Texte retenu
------------------------------------

« Cerveau augmenté, homme diminué » de Miguel Benasayag – Editions La Découverte, mai 2016
Le cerveau humain connaît, étudie, explique et comprend, au point qu’il en est arrivé à prendre comme objet d’étude… lui-même. Et les nouvelles connaissances sur le fonctionnement du cerveau ébranlent profondément nombre de croyances au fondement de la culture occidentale. Car les remarquables avancées des neurosciences rendent en effet désormais envisageable pour certains la perspective d’améliorer le cerveau et de supprimer ses faiblesses et ses » défauts » : le rêve d’un cerveau » parfait » semble à portée de la main.
Cette vision conduit à considérer notre cerveau comme un ordinateur qu’il s’agirait d’optimiser en l’améliorant par divers outils pharmacologiques ou informatiques. À partir d’une vulgarisation très pédagogique de recherches récentes souvent très » pointues » en neurosciences, Miguel Benasayag montre ici, de façon fort convaincante, pourquoi ce nouvel idéalisme du » cerveau augmenté » est en réalité une illusion dangereuse : le monde qu’entendent préparer les transhumanistes et certains scientifiques risque fort d’être surtout habité par la folie et la maladie…
Une thèse critique solidement argumentée, qui a commencé à faire son chemin dans le milieu des chercheurs les plus préoccupés par les apories et les failles de ce nouveau mythe du progrès.
« Une chose est de savoir quels neurones s’activent pour penser le chiffre 5, […] C’en est une autre de comprendre un monde et une culture où il devient possible de manipuler et de modifier ces comportements ».
« …dans un monde désenchanté et colonisé par la technologie : le rêve du « cerveau augmenté » : l’étude du cerveau interroge les bases mêmes de ce que l’on considère culturellement le sujet humain. Car si l’amour, la quête de la liberté, nos tropismes et notre mémoire sont des effets plus ou moins illusoire de processus physiologiques cérébraux, c’est l’unité même de l’homme, son « moi », qui semble se disperser, se disloquer dans un mouvement centrifuge. Or, pour nombre de chercheurs en neurosciences, le sentiment même « d’être soi » est une illusion créée par le cerveau pour servir à certaines fins, mais qui n’a pas de réalité en soi : les problèmes que nous croyons « psychologiques » et subjectifs, ou encore moraux et sociaux, doivent être compris comme des imperfections, comme des dérèglements d’un organe, pour sûr complexe, mais dont le fonctionnement s’appuie, disent nos collègues, sur des lois « simples » et physiques.
Cette déconstruction, cette dislocation du sujet dans ses parties et ses fonctions cérébrales ne survient pas à n’importe quel moment de l’histoire de l’humanité. Mais au moment où la croyance en l’avenir, les promesses historicistes et téléologiques d’un monde parfait à venir sont tombées les unes après les autres. C’est dans ce monde du désenchantement que la technologie occupe anthropologiquement une place que nous nous sommes rarement attardés à penser. Loin de toute position de défiance et encore moins de technophobe, il s’agit donc de comprendre comment la technologie a occupé la place laissée vacante par les utopies dévastées.

------------------------------------

Consignes de l'exercice
(a) Reproduisez à l'identique le passage du texte sur le cerveau augmenté allant de « Cette vision conduit » jusqu'à « mythe du progrès. ».
(b) Répondez brièvement à ces questions sur le texte sur le cerveau augmenté :
(i) Chez quel éditeur et à quelle date l'ouvrage a-t-il paru ?
(ii) À quoi cette vision conduit-elle à assimiler notre cerveau ?
(iii) Pour nombre de chercheurs en neurosciences, qu'est-ce que le sentiment même « d'être soi » ?
Les lignes présentées ensuite n'ont aucun lien avec le texte sur le cerveau augmenté.

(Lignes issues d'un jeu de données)
------------------------------------

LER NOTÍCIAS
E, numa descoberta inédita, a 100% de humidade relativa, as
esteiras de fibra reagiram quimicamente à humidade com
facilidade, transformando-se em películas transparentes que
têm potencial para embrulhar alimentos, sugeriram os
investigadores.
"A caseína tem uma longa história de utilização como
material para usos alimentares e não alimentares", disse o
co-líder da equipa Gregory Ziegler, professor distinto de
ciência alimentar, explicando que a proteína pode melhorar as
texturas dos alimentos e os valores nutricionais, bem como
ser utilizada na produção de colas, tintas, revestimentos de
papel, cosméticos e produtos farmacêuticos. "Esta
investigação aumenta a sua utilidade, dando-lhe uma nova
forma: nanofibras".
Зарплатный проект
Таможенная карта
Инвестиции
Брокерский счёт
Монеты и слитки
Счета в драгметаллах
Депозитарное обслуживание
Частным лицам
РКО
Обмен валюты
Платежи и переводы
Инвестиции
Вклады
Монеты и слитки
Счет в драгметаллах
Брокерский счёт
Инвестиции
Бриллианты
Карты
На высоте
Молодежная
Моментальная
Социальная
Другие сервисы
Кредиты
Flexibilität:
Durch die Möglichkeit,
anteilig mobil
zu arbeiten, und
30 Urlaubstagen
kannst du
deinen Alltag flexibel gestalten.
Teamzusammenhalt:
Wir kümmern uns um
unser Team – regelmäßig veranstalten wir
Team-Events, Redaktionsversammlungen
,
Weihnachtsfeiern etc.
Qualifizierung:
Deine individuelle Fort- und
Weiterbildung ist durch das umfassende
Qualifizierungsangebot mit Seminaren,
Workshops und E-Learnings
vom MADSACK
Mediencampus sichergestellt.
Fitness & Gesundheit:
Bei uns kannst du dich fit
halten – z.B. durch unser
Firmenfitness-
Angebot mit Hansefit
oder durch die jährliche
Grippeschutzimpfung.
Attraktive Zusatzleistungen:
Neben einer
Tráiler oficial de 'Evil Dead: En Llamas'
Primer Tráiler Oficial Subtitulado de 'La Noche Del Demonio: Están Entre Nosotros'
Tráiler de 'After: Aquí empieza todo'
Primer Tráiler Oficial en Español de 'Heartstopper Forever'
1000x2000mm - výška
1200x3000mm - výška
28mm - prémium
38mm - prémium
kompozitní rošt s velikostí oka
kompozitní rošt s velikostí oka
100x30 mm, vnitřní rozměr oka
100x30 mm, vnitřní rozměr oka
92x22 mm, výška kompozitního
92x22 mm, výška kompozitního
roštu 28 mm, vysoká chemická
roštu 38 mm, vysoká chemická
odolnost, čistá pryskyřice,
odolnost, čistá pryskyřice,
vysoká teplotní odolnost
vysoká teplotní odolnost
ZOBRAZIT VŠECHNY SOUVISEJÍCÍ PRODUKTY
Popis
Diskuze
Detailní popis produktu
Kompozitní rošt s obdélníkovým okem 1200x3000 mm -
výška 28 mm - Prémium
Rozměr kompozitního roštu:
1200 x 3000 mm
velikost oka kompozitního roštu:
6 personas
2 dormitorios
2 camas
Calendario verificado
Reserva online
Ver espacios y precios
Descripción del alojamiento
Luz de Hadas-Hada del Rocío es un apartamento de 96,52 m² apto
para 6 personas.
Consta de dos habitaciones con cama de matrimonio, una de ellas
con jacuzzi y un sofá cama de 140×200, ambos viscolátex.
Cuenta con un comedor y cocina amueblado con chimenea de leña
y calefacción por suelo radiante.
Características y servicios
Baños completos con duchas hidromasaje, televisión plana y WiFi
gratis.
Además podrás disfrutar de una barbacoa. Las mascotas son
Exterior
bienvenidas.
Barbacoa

------------------------------------

Exercice corrigé
(a)
Cette vision conduit à considérer notre cerveau comme un ordinateur qu’il s’agirait d’optimiser en l’améliorant par divers outils pharmacologiques ou informatiques. À partir d’une vulgarisation très pédagogique de recherches récentes souvent très » pointues » en neurosciences, Miguel Benasayag montre ici, de façon fort convaincante, pourquoi ce nouvel idéalisme du » cerveau augmenté » est en réalité une illusion dangereuse : le monde qu’entendent préparer les transhumanistes et certains scientifiques risque fort d’être surtout habité par la folie et la maladie…
Une thèse critique solidement argumentée, qui a commencé à faire son chemin dans le milieu des chercheurs les plus préoccupés par les apories et les failles de ce nouveau mythe du progrès.

(b)
(i) Aux Éditions La Découverte, en mai 2016.
(ii) À un ordinateur qu'il s'agirait d'optimiser en l'améliorant par divers outils pharmacologiques ou informatiques.
(iii) Une illusion créée par le cerveau pour servir à certaines fins, mais qui n'a pas de réalité en soi.